Die Evolution hat den Menschen mit den Fähigkeiten und Mitteln ausgestattet, diese Ausbeutung der Tiere zu realisieren. Ein privilegierender und verführerischer Umstand für den Menschen, weil er sich mit der Macht des Stärkeren das „Recht des Stärkeren“ verleihen kann. Das „Recht des Stärkeren“ ist somit die Grundlage für die Ausbeutung, das Quälen und Töten von Tieren.

Allerdings ist ein in unserer Gesellschaft allgemein anerkanntes, elementares Kennzeichen von Moral, dass sie gerade nicht auf dem „Recht des Stärkeren“ gründet. Echte moralische Werte dulden auch keine willkürliche Anwendung durch den Stärkeren je nach seiner eigenen Interessenlage. Ein „Recht des Stärkeren“ und echte moralische Werte sind Gegensätze, die sich ausschliessen. Da ein „Recht des Stärkeren“ mit den in unserer Gesellschaft allgemein anerkannten moralischen Werten nicht in Übereinstimmung zu bringen ist, ja gerade durch Moral die Willkür des Stärkeren überwunden werden soll, ist zu überprüfen, ob dieser Umgang mit den Tieren durch den Menschen tatsächlich schlüssig und widerspruchsfrei mit echten moralischen Werten in Übereinstimmung zu bringen ist.

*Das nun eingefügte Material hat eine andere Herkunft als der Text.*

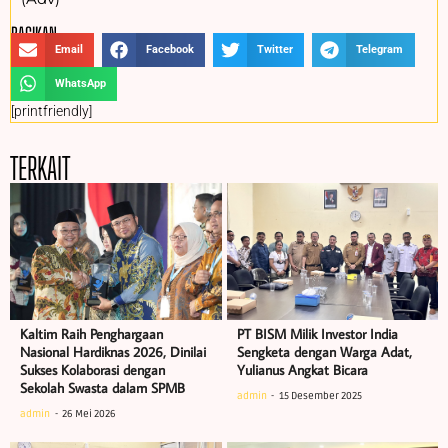
BAGIKAN :
Email
Facebook
Twitter
Telegram
WhatsApp
[printfriendly]
TERKAIT
Kaltim Raih Penghargaan
PT BISM Milik Investor India
Nasional Hardiknas 2026, Dinilai
Sengketa dengan Warga Adat,
Sukses Kolaborasi dengan
Yulianus Angkat Bicara
Sekolah Swasta dalam SPMB
admin
15 Desember 2025
admin
26 Mei 2026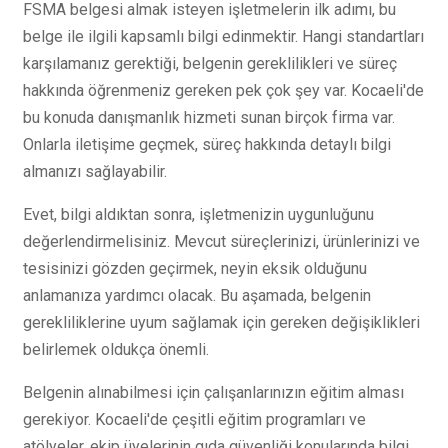
FSMA belgesi almak isteyen işletmelerin ilk adımı, bu
belge ile ilgili kapsamlı bilgi edinmektir. Hangi standartları
karşılamanız gerektiği, belgenin gereklilikleri ve süreç
hakkında öğrenmeniz gereken pek çok şey var. Kocaeli'de
bu konuda danışmanlık hizmeti sunan birçok firma var.
Onlarla iletişime geçmek, süreç hakkında detaylı bilgi
almanızı sağlayabilir.
Evet, bilgi aldıktan sonra, işletmenizin uygunluğunu
değerlendirmelisiniz. Mevcut süreçlerinizi, ürünlerinizi ve
tesisinizi gözden geçirmek, neyin eksik olduğunu
anlamanıza yardımcı olacak. Bu aşamada, belgenin
gerekliliklerine uyum sağlamak için gereken değişiklikleri
belirlemek oldukça önemli.
Belgenin alınabilmesi için çalışanlarınızın eğitim alması
gerekiyor. Kocaeli'de çeşitli eğitim programları ve
atölyeler, ekip üyelerinin gıda güvenliği konularında bilgi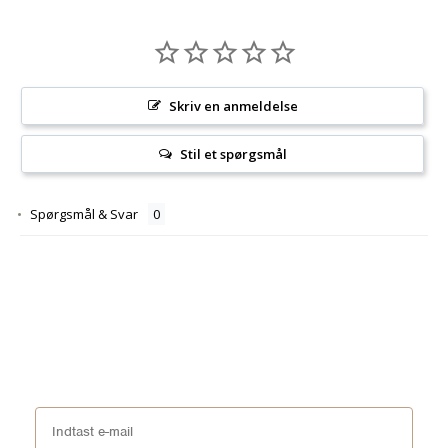
Skriv en anmeldelse
Stil et spørgsmål
Spørgsmål & Svar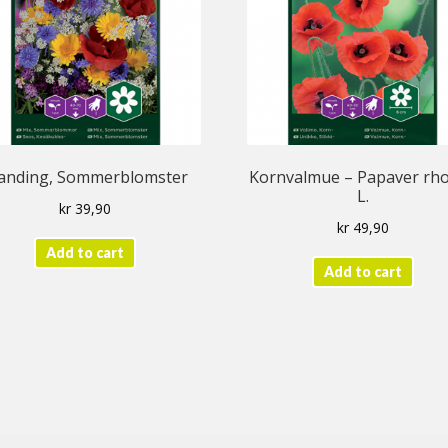
anding, Sommerblomster
Kornvalmue – Papaver rh
L.
kr
39,90
kr
49,90
Add to cart
Add to cart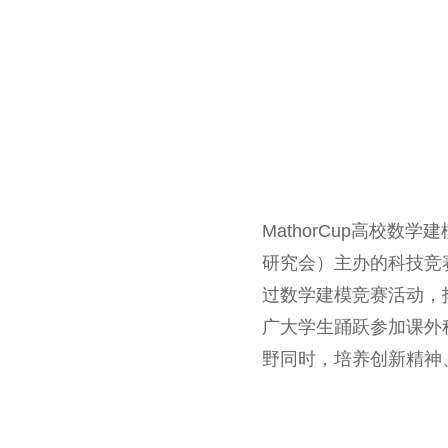
MathorCup高校
研究会）主办的科技竞
过数学建模竞赛活动，
广大学生踊跃参加课外
野同时，培养创新精神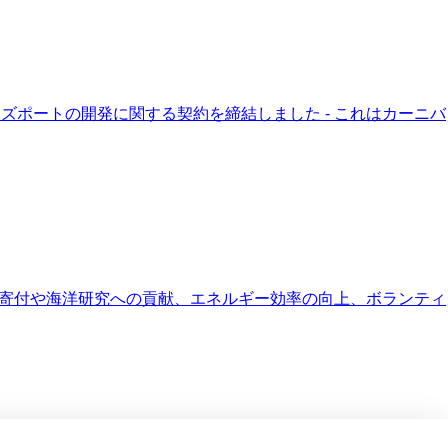
ズポートの開発に関する契約を締結しました - これはカーニバ
物の寄付や海洋研究への貢献、エネルギー効率の向上、ボランティ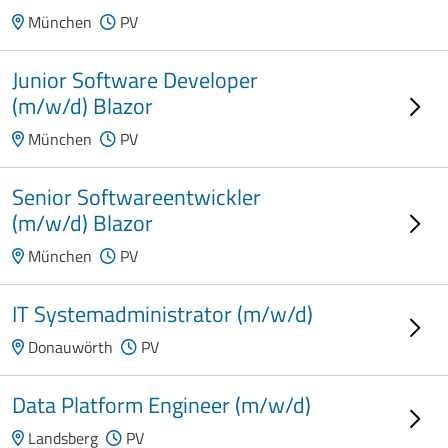
München
PV
Junior Software Developer
(m/w/d) Blazor
München
PV
Senior Softwareentwickler
(m/w/d) Blazor
München
PV
IT Systemadministrator (m/w/d)
Donauwörth
PV
Data Platform Engineer (m/w/d)
Landsberg
PV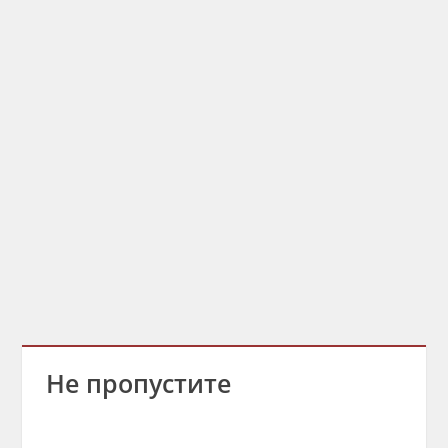
Не пропустите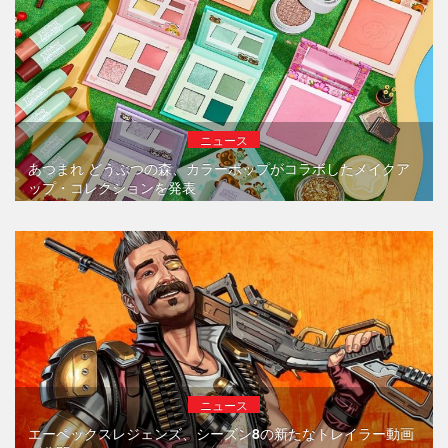
ニュース
あつまれ どうぶつの森、カラーポップがコラボしたメイクア
ップ・コレクションを発表
ニュース
エーペックスレジェンズ、シーズン8の新たなトレイラー動画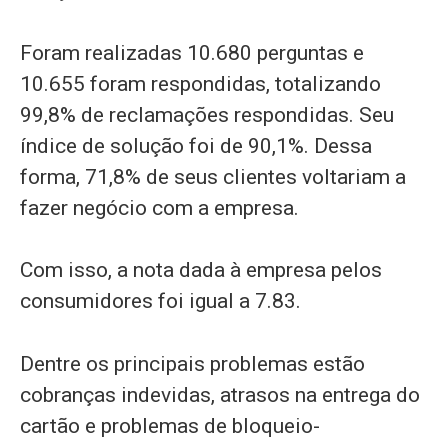
Foram realizadas 10.680 perguntas e
10.655 foram respondidas, totalizando
99,8% de reclamações respondidas. Seu
índice de solução foi de 90,1%. Dessa
forma, 71,8% de seus clientes voltariam a
fazer negócio com a empresa.
Com isso, a nota dada à empresa pelos
consumidores foi igual a 7.83.
Dentre os principais problemas estão
cobranças indevidas, atrasos na entrega do
cartão e problemas de bloqueio-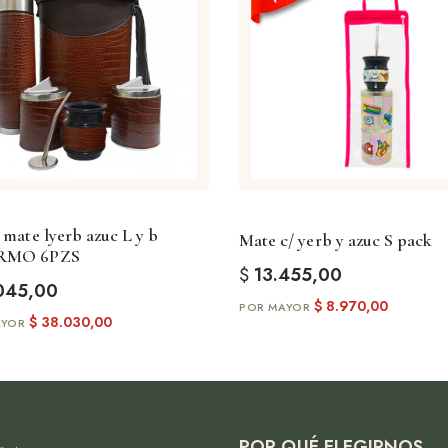
 mate lyerb azuc L y b
Mate c/ yerb y azuc S pack
RMO 6PZS
$
13.455,00
045,00
$
8.970,00
$
38.030,00
POR QUÉ ELEGIRNOS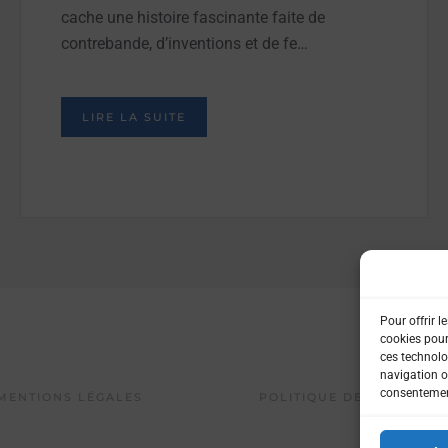
cache une histoire fascinante faite de
contrebande, d’inventions et de fe…
LIRE LA SUITE
Pour offrir l
cookies pour
ces technolo
navigation ou
consentement
MENTIONS LÉGALES
POLITIQUE DE CONFIDENT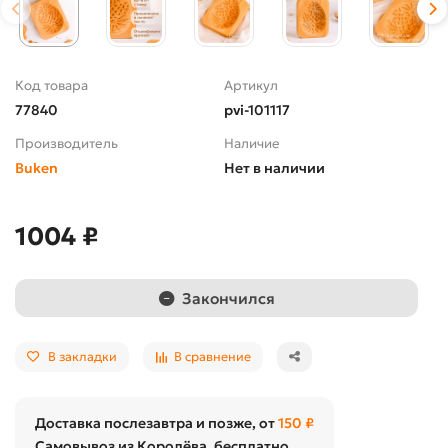
Код товара
Артикул
77840
pvi-101117
Производитель
Наличие
Buken
Нет в наличии
1004 ₽
Закончился
В закладки
В сравнение
Доставка послезавтра и позже, от
150 ₽
Самовывоз из Королёва, бесплатно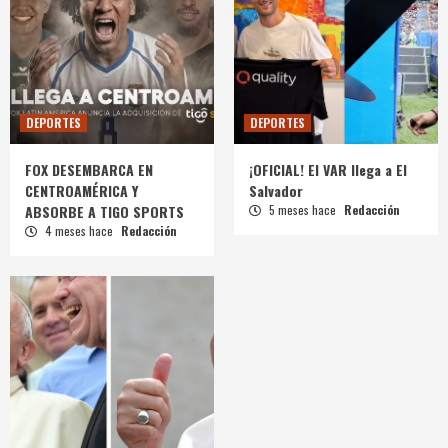
DEPORTES
DEPORTES
FOX DESEMBARCA EN
¡OFICIAL! El VAR llega a El
CENTROAMÉRICA Y
Salvador
ABSORBE A TIGO SPORTS
5 meses hace
Redacción
4 meses hace
Redacción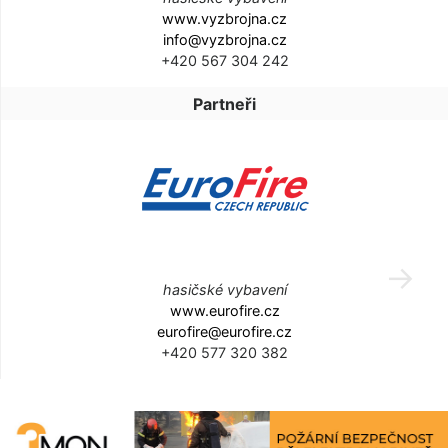
www.vyzbrojna.cz
info@vyzbrojna.cz
+420 567 304 242
Partneři
hasičské vybavení
www.eurofire.cz
eurofire@eurofire.cz
+420 577 320 382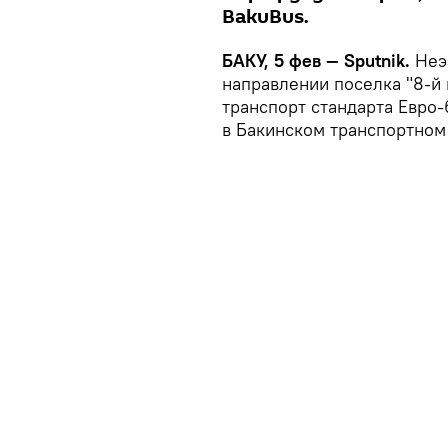
BakuBus.
БАКУ, 5 фев — Sputnik.
Неэ
направлении поселка "8-й 
транспорт стандарта Евро-
в Бакинском транспортном 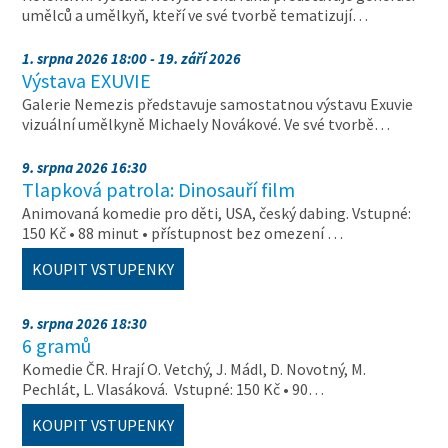
umělců a umělkyň, kteří ve své tvorbě tematizují…
1. srpna 2026 18:00 - 19. září 2026
Výstava EXUVIE
Galerie Nemezis představuje samostatnou výstavu Exuvie
vizuální umělkyně Michaely Novákové. Ve své tvorbě…
9. srpna 2026 16:30
Tlapková patrola: Dinosauří film
Animovaná komedie pro děti, USA, český dabing. Vstupné:
150 Kč • 88 minut • přístupnost bez omezení …
KOUPIT VSTUPENKY
9. srpna 2026 18:30
6 gramů
Komedie ČR. Hrají O. Vetchý, J. Mádl, D. Novotný, M.
Pechlát, L. Vlasáková. Vstupné: 150 Kč • 90…
KOUPIT VSTUPENKY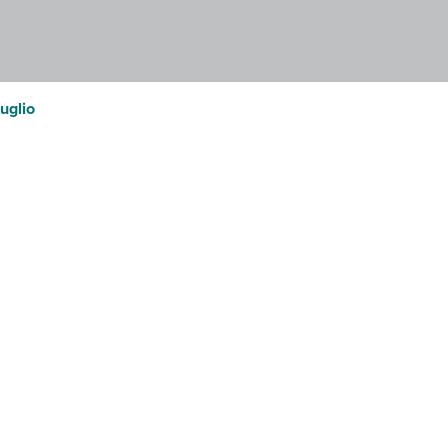
uglio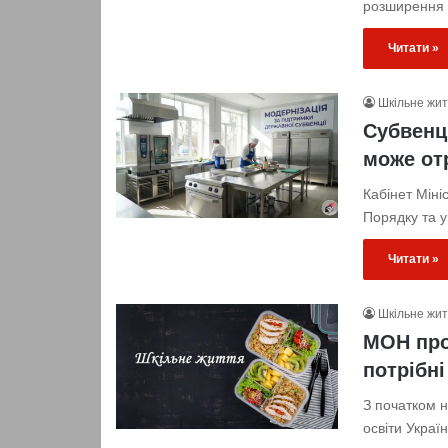
розширення 
Читати »
Шкільне жи
Субвенці
може от
Кабінет Міні
Порядку та 
Читати »
Шкільне жи
МОН про
потрібні
З початком н
освіти Украї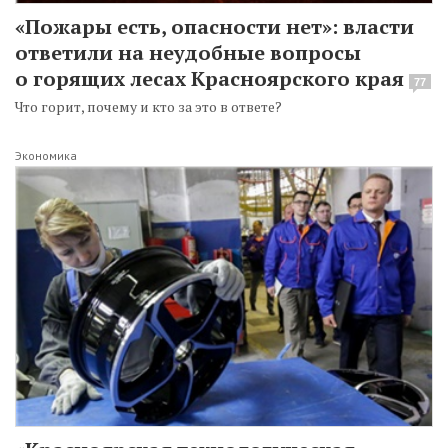
«Пожары есть, опасности нет»: власти
ответили на неудобные вопросы
о горящих лесах Красноярского края
77
Что горит, почему и кто за это в ответе?
Экономика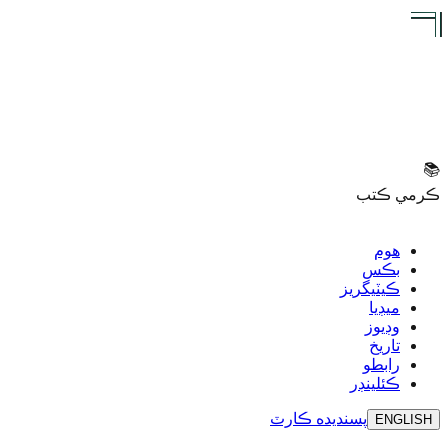
📚
ڪرمي ڪتب
هوم
بڪس
ڪيٽيگريز
ميڊيا
وڊيوز
تاريخ
رابطو
ڪئلينڊر
پسنديده
ڪارٽ
ENGLISH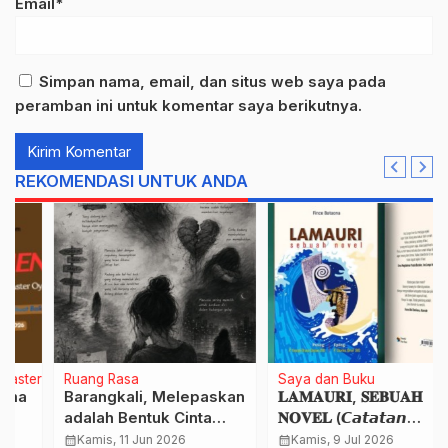
Email*
Simpan nama, email, dan situs web saya pada
peramban ini untuk komentar saya berikutnya.
REKOMENDASI UNTUK ANDA
rOyen
Ruang Rasa
Saya dan Buku
Barangkali, Melepaskan
𝐋𝐀𝐌𝐀𝐔𝐑𝐈, 𝐒𝐄𝐁𝐔𝐀𝐇
adalah Bentuk Cinta
𝐍𝐎𝐕𝐄𝐋 (𝘾𝙖𝙩𝙖𝙩𝙖𝙣
yang Paling Dewasa
𝙇𝙚𝙥𝙖𝙨 𝙩𝙚𝙣𝙩𝙖𝙣𝙜 𝙉𝙤𝙫𝙚𝙡
calendar_month
Kamis, 11 Jun 2026
calendar_month
Kamis, 9 Jul 2026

Um die Ausbeutung der Tiere „moralisch“ zu legitimieren, bedient sich die Gesellschaft eines sonderbaren „ethischen“ Spezialkonstrukts. Die Spezies Mensch postuliert willkürlich für sich selbst, dass ihr ein höherer „Wert“ innewohnt und schliesst die Spezies Tier aus den sonst geltenden ethischen Wertmassstäben willkürlich aus. Die Macht des Stärkeren ermöglicht die willkürliche Erhöhung des eigenen „Werts“ und den willkürlichen Ausschluss der Tiere. Dieses willkürliche Spezialkonstrukt zur Ausbeutung der Tiere kann aber ganz einfach nach den Gesetzen der Logik überprüft werden, ob es mit echten moralischen Werten zu vereinbaren ist. Wie bereits beschrieben ist aber das Kennzeichen echter Moral, dass sie nicht vom „Recht des Stärkeren“ und ihre Gültigkeit auch nicht von der Interessenlage des Stärkeren abhängig ist.